WHAT YOU NEED TO DO: Copy the listing below word for word, but leave out the pictures.

= = =

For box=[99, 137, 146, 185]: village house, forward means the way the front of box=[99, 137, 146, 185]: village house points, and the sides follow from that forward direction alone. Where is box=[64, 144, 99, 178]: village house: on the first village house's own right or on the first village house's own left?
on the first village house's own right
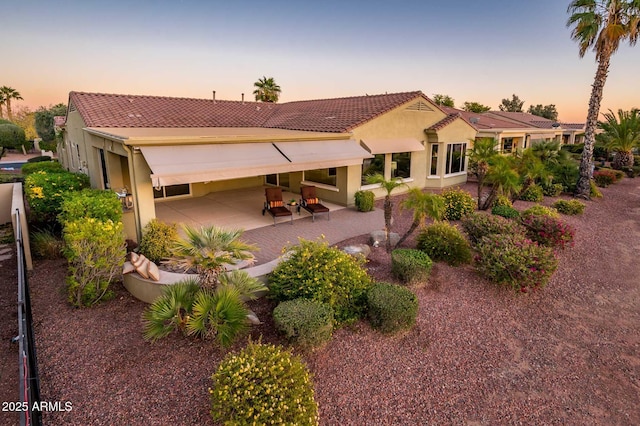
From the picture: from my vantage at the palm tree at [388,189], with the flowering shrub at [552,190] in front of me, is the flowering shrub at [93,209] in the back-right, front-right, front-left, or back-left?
back-left

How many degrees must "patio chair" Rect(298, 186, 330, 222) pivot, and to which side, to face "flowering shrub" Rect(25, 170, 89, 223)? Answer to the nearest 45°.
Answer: approximately 135° to its right

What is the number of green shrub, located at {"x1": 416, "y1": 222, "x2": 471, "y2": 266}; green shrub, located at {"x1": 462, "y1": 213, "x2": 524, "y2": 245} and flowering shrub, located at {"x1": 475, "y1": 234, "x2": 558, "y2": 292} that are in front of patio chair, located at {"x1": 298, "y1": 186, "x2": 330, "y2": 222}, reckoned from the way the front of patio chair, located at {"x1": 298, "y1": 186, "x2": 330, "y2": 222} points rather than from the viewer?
3

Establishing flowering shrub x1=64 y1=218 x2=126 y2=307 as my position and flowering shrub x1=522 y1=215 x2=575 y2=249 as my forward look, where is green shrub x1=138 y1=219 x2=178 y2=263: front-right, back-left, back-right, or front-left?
front-left

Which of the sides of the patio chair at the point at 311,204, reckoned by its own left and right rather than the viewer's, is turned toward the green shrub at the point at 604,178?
left

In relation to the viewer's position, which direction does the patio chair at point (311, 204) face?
facing the viewer and to the right of the viewer

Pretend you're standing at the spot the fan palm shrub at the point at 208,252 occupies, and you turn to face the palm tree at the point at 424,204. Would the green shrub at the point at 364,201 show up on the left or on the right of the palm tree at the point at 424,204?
left

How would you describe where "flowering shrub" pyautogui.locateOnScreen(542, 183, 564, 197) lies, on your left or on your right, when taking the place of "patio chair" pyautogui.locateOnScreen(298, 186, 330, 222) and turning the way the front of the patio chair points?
on your left

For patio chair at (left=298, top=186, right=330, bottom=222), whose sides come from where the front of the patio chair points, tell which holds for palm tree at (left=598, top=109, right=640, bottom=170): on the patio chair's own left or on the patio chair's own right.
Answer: on the patio chair's own left

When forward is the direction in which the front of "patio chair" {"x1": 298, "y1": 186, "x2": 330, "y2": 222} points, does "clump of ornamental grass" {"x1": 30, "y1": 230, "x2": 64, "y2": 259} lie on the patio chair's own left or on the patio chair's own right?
on the patio chair's own right

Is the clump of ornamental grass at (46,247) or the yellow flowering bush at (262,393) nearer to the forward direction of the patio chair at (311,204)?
the yellow flowering bush

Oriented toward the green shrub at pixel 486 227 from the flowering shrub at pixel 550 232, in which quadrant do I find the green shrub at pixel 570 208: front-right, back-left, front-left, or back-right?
back-right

= = =

WRITTEN SOLUTION:
For box=[99, 137, 146, 185]: village house, forward means the way the front of box=[99, 137, 146, 185]: village house points, and the sides follow from that forward direction alone. Where is box=[64, 144, 99, 178]: village house: on the first village house's own right or on the first village house's own left?
on the first village house's own right
From the picture: from my vantage at the palm tree at [388,189], with the flowering shrub at [552,190] in front of me, is the flowering shrub at [93,209] in the back-right, front-right, front-left, or back-left?
back-left

How many degrees must "patio chair" Rect(298, 186, 330, 222) pivot, and to which side, to face "flowering shrub" Rect(25, 170, 89, 223)? Answer to the nearest 45°.
Answer: approximately 135° to its right

What is the number of green shrub, located at {"x1": 416, "y1": 222, "x2": 471, "y2": 266}; green shrub, located at {"x1": 462, "y1": 213, "x2": 524, "y2": 245} and flowering shrub, located at {"x1": 475, "y1": 234, "x2": 558, "y2": 292} that are in front of patio chair, located at {"x1": 298, "y1": 186, "x2": 330, "y2": 222}, reckoned from the way the front of patio chair, located at {"x1": 298, "y1": 186, "x2": 330, "y2": 222} points rather than from the viewer?
3

Establishing flowering shrub x1=64 y1=218 x2=126 y2=307 as my position and flowering shrub x1=522 y1=215 x2=575 y2=249 as my forward look, where is green shrub x1=138 y1=219 x2=178 y2=263: front-right, back-left, back-right, or front-left?
front-left

Which of the sides of the patio chair at the point at 311,204, reckoned by its own left and right rather than the viewer's, is turned toward the green shrub at the point at 604,178?
left

In relation to the viewer's position, which direction does the patio chair at point (311, 204) face?
facing the viewer and to the right of the viewer

Pretend you're standing at the spot the fan palm shrub at the point at 208,252 occupies, and you turn to face the palm tree at the point at 424,204. Would the green shrub at the point at 364,201 show up on the left or on the right of the palm tree at the point at 424,204?
left

How would you describe where "flowering shrub" pyautogui.locateOnScreen(542, 183, 564, 197) lies, on your left or on your right, when taking the place of "patio chair" pyautogui.locateOnScreen(298, 186, 330, 222) and turning the way the front of the patio chair points?
on your left

For patio chair at (left=298, top=186, right=330, bottom=222), whose sides come from where the front of the patio chair points, tell which holds for palm tree at (left=598, top=109, right=640, bottom=170): on the patio chair's own left or on the patio chair's own right.
Answer: on the patio chair's own left

When forward is the direction in which the front of "patio chair" {"x1": 298, "y1": 186, "x2": 330, "y2": 222} points, does "clump of ornamental grass" {"x1": 30, "y1": 230, "x2": 64, "y2": 259} lie on the patio chair's own left or on the patio chair's own right?
on the patio chair's own right

Is the clump of ornamental grass at (46,247) or the yellow flowering bush at (262,393) nearer to the forward direction of the patio chair at (311,204)?
the yellow flowering bush

Oriented toward the green shrub at pixel 486 227 from the flowering shrub at pixel 550 232, in which quadrant do I find the green shrub at pixel 570 208: front-right, back-left, front-left, or back-right?
back-right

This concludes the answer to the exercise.